Certain organizations around town are doing numerous things to help raise money and collect items that countries are in dire need of right now, such food and clothing.

The American Red Cross Centennial Chapter, which consists of the 12 northern counties of Colorado with its headquarters in Fort Collins, has several activities on its agenda to help out with the tsunami relief.

"We are providing water purification and emergency food, shelter and clothing," said Ken Williams, chief executive officer of the Centennial Chapter.

The American Red Cross has pledged $400 million for short-term and long-term aid, while the Centennial Chapter has raised around $200,000 so far, Williams said.

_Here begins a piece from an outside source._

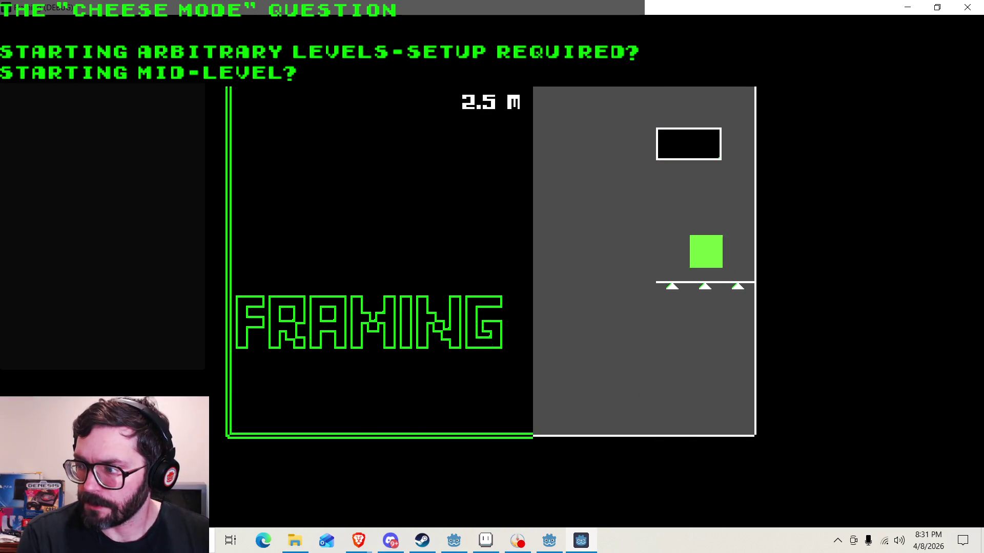
key("Left")
key("Right")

The activities held to help in the aftermath of the tsunami include a concert in Loveland Sunday at the Rialto Theater, 228 E. Fourth St. Another concert Feb. 13 at the Lincoln Center in Fort Collins, 417 W. Magnolia St., will feature jazz and rhythm and blues acts.

Other activities and events taking place include bake sales and collection canisters, and last week the Old Town merchants gave a portion of their sales to tsunami relief, Williams said.

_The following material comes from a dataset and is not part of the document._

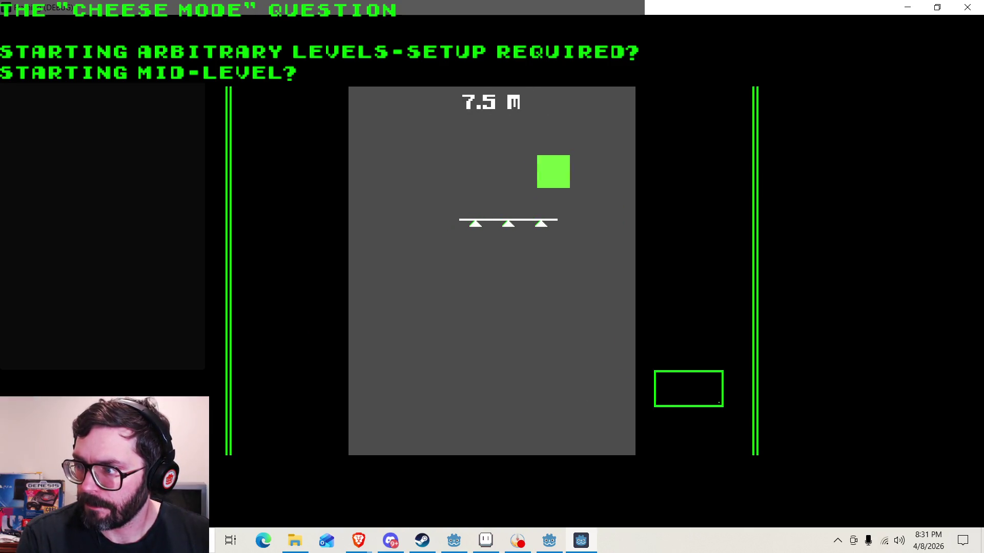
key("Left")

The Fort Collins Habitat for Humanity is taking donations to help build homes and shelters for the now homeless as well as for damaged homes.

Habitat for Humanity has a presence in six of the affected countries – Indonesia, Sri Lanka, India, Thailand, Malaysia and Bangladesh – and is taking donations so people can have safe and decent housing once again.

Williams also said the local high schools are holding fund-raisers and restaurants around town are donating part of their day's profits to help the relief effort.

One of the restaurants in Fort Collins helping the tsunami relief effort is Sri Thai, 950 S. Taft Hill Road. The restaurant will host a benefit lunch and dinner Sunday. All proceeds will go toward helping rebuild homes and the restaurant will be taking any additional donations, too, said Somsakul Aust, the restaurant's manager.

"This disaster really touched people," Williams said. "All of these activities are going on because people really care."